=== Your objective ===
Write out exactly the lines of the entries below from the one holding "Von den umliegenden" to the one holding "Die Schlei-Region ist", inclusive, and leave out all other lines.

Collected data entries
- Opening Delimiter -

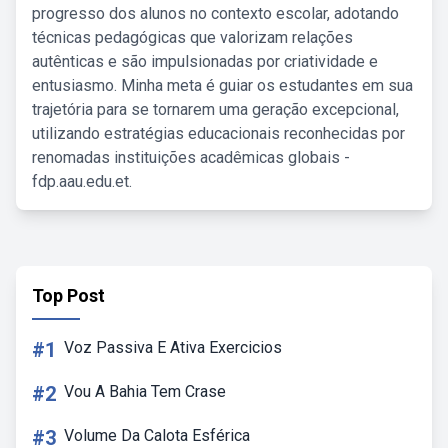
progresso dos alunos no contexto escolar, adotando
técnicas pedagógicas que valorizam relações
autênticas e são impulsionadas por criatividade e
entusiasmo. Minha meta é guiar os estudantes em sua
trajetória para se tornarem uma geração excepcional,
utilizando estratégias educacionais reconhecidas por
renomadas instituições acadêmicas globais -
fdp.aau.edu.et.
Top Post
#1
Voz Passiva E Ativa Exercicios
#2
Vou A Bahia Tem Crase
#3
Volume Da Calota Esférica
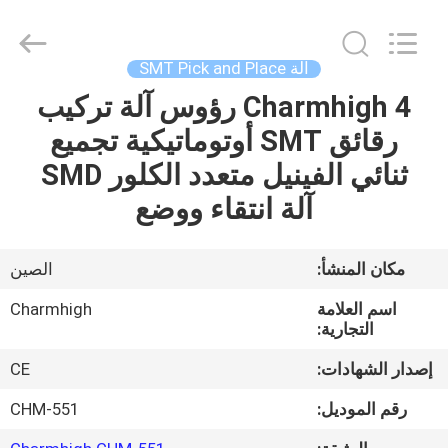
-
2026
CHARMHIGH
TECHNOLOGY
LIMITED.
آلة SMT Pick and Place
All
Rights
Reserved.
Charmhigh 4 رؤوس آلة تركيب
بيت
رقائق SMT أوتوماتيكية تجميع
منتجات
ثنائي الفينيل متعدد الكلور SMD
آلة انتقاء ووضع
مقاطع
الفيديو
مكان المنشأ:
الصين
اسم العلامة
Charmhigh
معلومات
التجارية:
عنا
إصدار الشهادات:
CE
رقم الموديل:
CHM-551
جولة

- Closing Delimiter -
- Opening Delimiter -

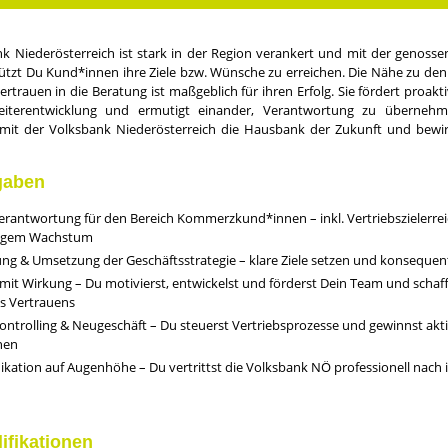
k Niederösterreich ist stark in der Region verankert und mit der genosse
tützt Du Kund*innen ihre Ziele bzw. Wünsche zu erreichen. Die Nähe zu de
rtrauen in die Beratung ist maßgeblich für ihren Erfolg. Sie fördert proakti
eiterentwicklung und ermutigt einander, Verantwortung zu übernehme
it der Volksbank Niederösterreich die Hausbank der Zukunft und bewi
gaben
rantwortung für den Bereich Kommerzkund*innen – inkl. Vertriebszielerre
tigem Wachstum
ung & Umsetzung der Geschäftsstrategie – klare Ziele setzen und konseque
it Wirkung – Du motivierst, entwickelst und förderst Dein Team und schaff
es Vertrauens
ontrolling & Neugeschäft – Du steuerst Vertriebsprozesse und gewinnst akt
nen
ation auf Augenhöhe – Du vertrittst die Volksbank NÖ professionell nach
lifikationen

- Closing Delimiter -
- Opening Delimiter -

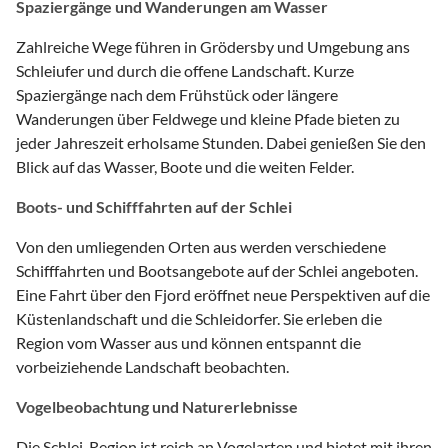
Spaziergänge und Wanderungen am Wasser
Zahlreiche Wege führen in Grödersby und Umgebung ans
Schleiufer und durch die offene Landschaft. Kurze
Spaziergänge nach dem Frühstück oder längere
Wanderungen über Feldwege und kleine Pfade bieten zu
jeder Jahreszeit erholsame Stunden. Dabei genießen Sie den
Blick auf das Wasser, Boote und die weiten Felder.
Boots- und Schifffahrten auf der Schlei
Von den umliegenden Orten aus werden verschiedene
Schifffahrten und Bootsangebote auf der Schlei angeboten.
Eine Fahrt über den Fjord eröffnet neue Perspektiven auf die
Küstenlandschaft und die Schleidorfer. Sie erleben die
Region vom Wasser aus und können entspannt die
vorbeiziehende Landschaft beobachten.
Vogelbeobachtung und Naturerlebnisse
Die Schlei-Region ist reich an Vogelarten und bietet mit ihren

- Closing Delimiter -

=== Task result ===
Von den umliegenden Orten aus werden verschiedene
Schifffahrten und Bootsangebote auf der Schlei angeboten.
Eine Fahrt über den Fjord eröffnet neue Perspektiven auf die
Küstenlandschaft und die Schleidorfer. Sie erleben die
Region vom Wasser aus und können entspannt die
vorbeiziehende Landschaft beobachten.
Vogelbeobachtung und Naturerlebnisse
Die Schlei-Region ist reich an Vogelarten und bietet mit ihren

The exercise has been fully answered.